> [Problem description]:
Everything from the line with "focal_35mm: 14" to the end of the entries should be set down exactly, except the pictures.

> [Records shown]:
----
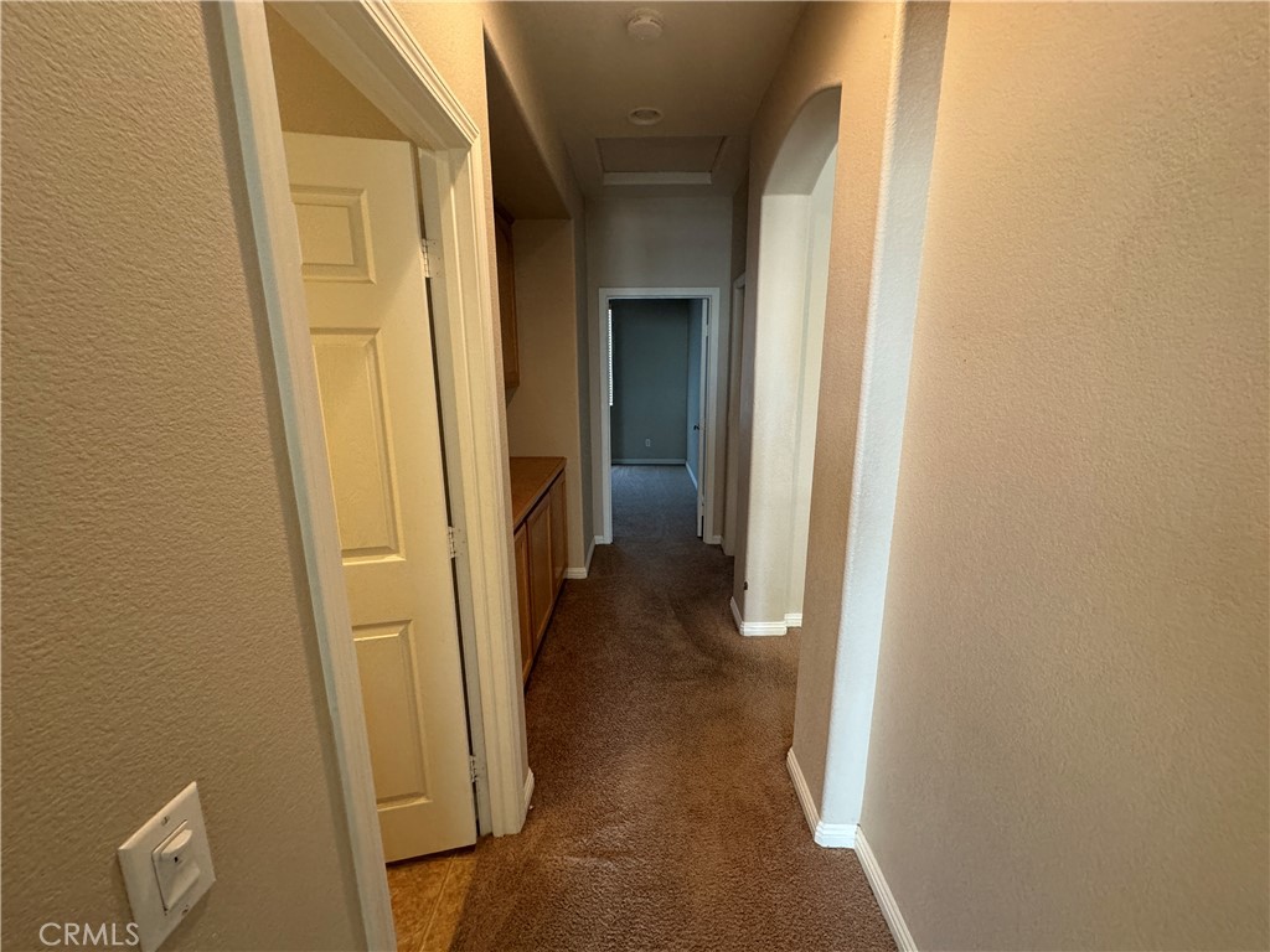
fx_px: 514
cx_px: 635
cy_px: 476
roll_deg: +0.5
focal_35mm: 14
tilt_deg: -10.6
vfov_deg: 85.7
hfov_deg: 102.1
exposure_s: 1/60
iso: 320
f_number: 2.2
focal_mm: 2.22
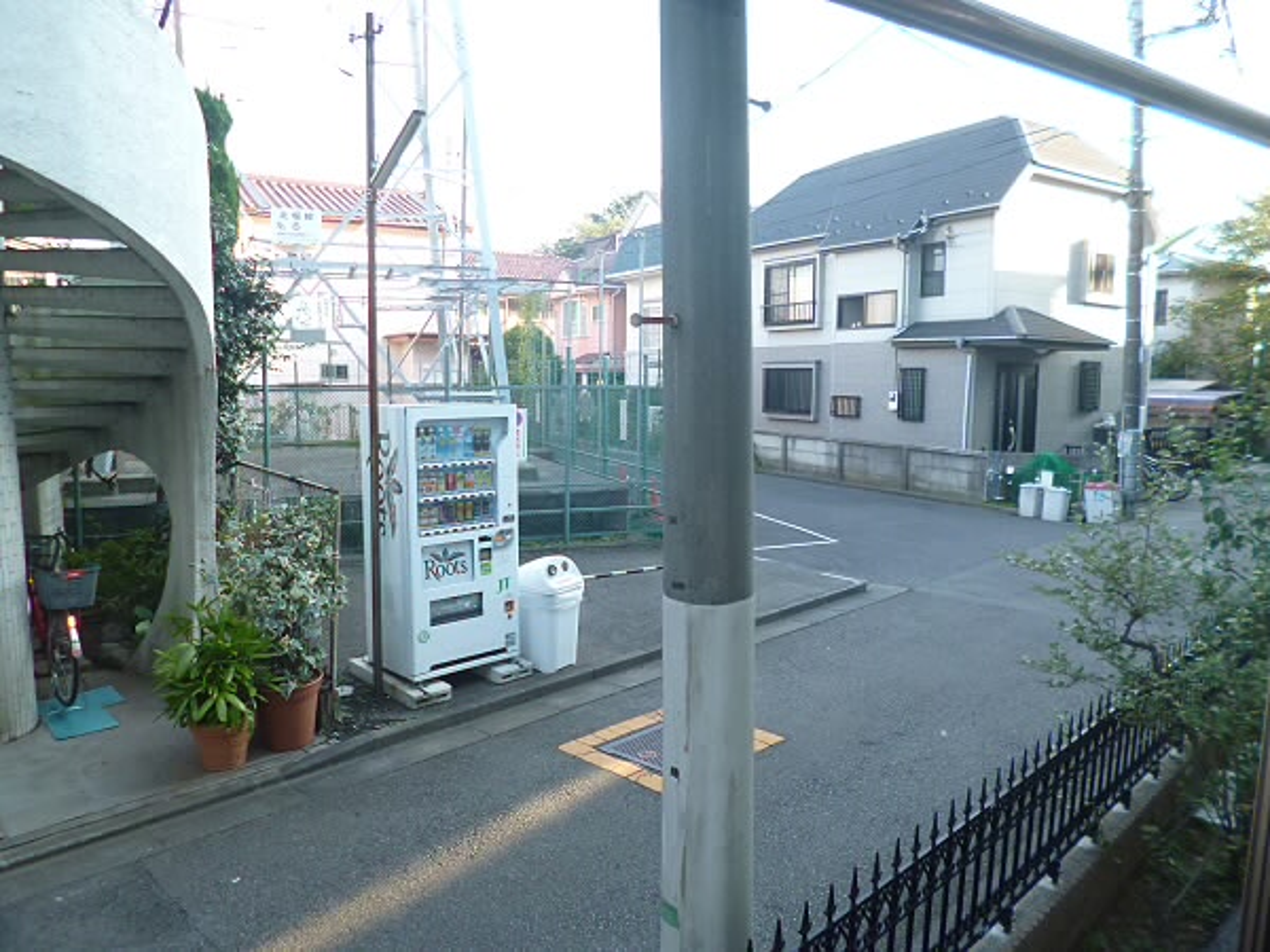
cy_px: 476
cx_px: 635
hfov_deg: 71.6
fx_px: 881
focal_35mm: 24
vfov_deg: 56.8
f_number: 2.5
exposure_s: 1/80
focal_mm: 4.3
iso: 100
----
> [Answer space]:
focal_35mm: 14
tilt_deg: -10.6
vfov_deg: 85.7
hfov_deg: 102.1
exposure_s: 1/60
iso: 320
f_number: 2.2
focal_mm: 2.22
cy_px: 476
cx_px: 635
hfov_deg: 71.6
fx_px: 881
focal_35mm: 24
vfov_deg: 56.8
f_number: 2.5
exposure_s: 1/80
focal_mm: 4.3
iso: 100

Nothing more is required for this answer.